In Bahrain, Seidl's successor at the helm of McLaren, Andrea Stella, provided some insight on when the team's crucial piece of infrastructure will come online and how the team will proceed with its development work.

"We are hopeful to have the car in the wind tunnel, which should be at that stage the new car, in June," Stella said.

"The wind tunnel is already commissioned, but there's a process of calibration, installation of the methodologies like the ones you use to measure the pressure, to measure the velocity field, to measure the forces. All this takes some weeks.

"Hardware-wise it exists, the fan goes on. It's really nice for my office because I can hear it. And it's so reassuring [because] we're making progress, but we can't yet put the car model in there for the relevant tests.

"On a new wind tunnel you have to use a reference model in one tunnel and in another to see the correlation and repeatability.

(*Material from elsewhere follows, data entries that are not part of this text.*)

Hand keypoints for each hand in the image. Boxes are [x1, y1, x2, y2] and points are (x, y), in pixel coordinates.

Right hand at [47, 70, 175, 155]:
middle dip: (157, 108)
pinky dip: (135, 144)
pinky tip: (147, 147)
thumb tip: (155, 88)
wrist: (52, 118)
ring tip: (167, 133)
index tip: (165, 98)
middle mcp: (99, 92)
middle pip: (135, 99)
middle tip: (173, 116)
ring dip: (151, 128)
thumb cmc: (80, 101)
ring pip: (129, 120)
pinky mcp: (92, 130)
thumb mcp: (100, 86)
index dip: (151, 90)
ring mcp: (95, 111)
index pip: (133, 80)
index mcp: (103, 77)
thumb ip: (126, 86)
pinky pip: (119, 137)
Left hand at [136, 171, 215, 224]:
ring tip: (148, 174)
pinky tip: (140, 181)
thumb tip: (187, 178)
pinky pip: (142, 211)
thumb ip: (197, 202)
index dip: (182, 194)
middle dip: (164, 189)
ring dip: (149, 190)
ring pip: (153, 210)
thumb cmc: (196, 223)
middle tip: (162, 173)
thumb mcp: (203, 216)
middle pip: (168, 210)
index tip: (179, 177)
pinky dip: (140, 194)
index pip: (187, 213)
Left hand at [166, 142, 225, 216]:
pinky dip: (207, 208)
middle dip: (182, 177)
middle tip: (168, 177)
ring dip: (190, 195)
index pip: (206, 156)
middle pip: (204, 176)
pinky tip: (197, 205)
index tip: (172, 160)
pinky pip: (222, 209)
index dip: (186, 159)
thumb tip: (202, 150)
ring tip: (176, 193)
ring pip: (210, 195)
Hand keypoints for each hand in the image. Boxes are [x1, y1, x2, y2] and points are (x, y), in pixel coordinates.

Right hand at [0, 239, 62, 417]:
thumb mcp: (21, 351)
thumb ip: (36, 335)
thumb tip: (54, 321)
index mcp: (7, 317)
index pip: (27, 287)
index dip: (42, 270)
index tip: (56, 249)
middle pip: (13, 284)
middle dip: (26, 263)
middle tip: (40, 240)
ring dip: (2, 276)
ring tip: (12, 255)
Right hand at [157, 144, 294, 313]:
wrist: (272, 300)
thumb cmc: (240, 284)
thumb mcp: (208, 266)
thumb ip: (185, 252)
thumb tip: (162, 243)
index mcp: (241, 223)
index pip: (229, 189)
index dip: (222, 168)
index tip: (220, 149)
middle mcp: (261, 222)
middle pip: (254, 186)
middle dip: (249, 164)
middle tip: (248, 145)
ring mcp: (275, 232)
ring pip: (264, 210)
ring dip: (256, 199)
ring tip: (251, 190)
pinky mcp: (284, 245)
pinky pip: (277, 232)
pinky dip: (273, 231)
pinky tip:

"We don't plan to do it with the new car model, we want to do it with the old car model, understand more about the new wind tunnel and then deploy the new [2024] car."

Stella admitted that relying on Toyota's wind tunnel in Cologne – which meant transporting parts across the channel and in to Germany – has been a practical stop-gap solution but hardly a time-saving one in the fast-moving world of F1.

"When we have a design, we produce the parts for the model, then there's a van that drives to Cologne and we lose a couple of days," Stella explained.

"Formula 1 is such a fast business, you can't have this way of operating.

"I don't want to mention the wind tunnel too much because it sounds like an excuse, but it's definitely a deficit in the quality and in the speed of the development because of all these slow operations that you have to do to just get the parts tested in the wind tunnel."

McLaren's lack of a wind tunnel on its premises has often been cited as a big drawback in terms of its car development. But Stella says the shortfall has been but one factor among several others that has led to the lack of development of its draggy new-spec MCL60.

"The wind tunnel alone is not enough to justify the fact that the car is where it is," Stella said.

"We could have done a better job independently of the wind tunnel. Now, this is something we are reviewing.

"Very honestly, I think this is acknowledged and this has actually given us good learning throughout the group for future developments.

"That's why you see me a little committed in terms of I think we see the car very alive in terms of development."

McLaren has said that it will implement minor updates on its car in upcoming races, with the MCL60's first significant upgrade appearing at the Azerbaijan Grand prix in Baku at the end of April.